The only doubles on the day were achieved by the Newmarket trainer Terry (‘T.J.’) Kent and jockey Tom Marquand. In the 1m 2f handicap it was Tom who defied the efforts of Ryan Moore on Paris Lights to win on Terry’s consistent Obsidian Knight, who saw out the trip well. The same trainer-jockey combination took the last over 1m with Super Den, holding on by just a head. Terry may have been training in his own right for only four years, having taken the bold move of striking out on his own at 53, but he has as solid a training pedigree as you could imagine having worked for Michael Jarvis and David Loder before doing 16 years with Godolphin.

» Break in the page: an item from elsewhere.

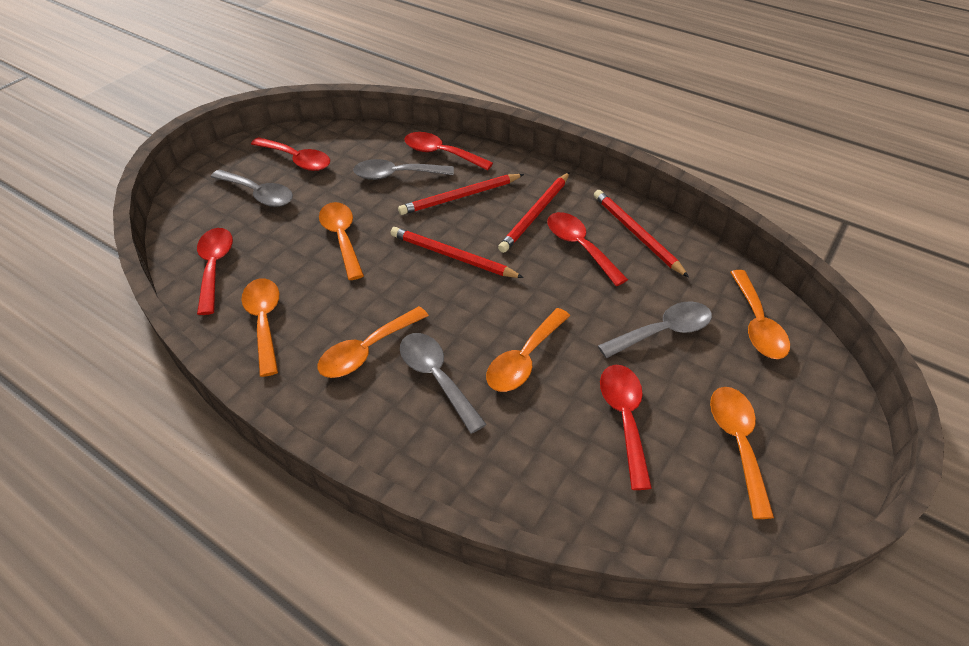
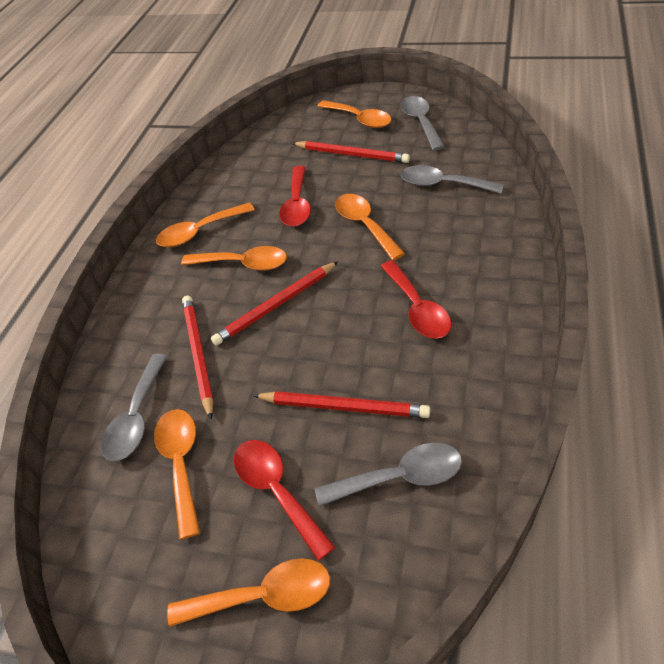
red spoon: 5 -> 3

The class performance of the day came from Simon and Ed Crisford’s Al Agaila in winning the day’s feature, the Talksport Winter Oaks Fillies’ Handicap, under James Doyle and the four-year-old could be destined for greater heights. Though she won by only a head, Simon Crisford declared: ‘We’re absolutely delighted. She needs a really good strong gallop. We would have benefited from a much stronger pace.’ So delighted were they that Al Agaila will now attempt to become the first filly to win the Winter Derby, taking on Pyledriver and Lord North.

And that new star in the saddle? That is young Billy Loughnane, son of trainer Mark Loughnane, who had ridden seven winners in the week on the all-weather. Noting that Mick Fitzgerald had called the youngster’s 7lb claim ‘daylight robbery’ and that he was riding for Ruth Carr the sprinter Embour, who used to run some good races for Richard Hannon, I had made a small investment at 33-1. Embour started at 16-1. Young Billy held him up and came in the last furlong, hanging on to win by a short head. I think I will be going to Lingfield again. Especially if he is riding.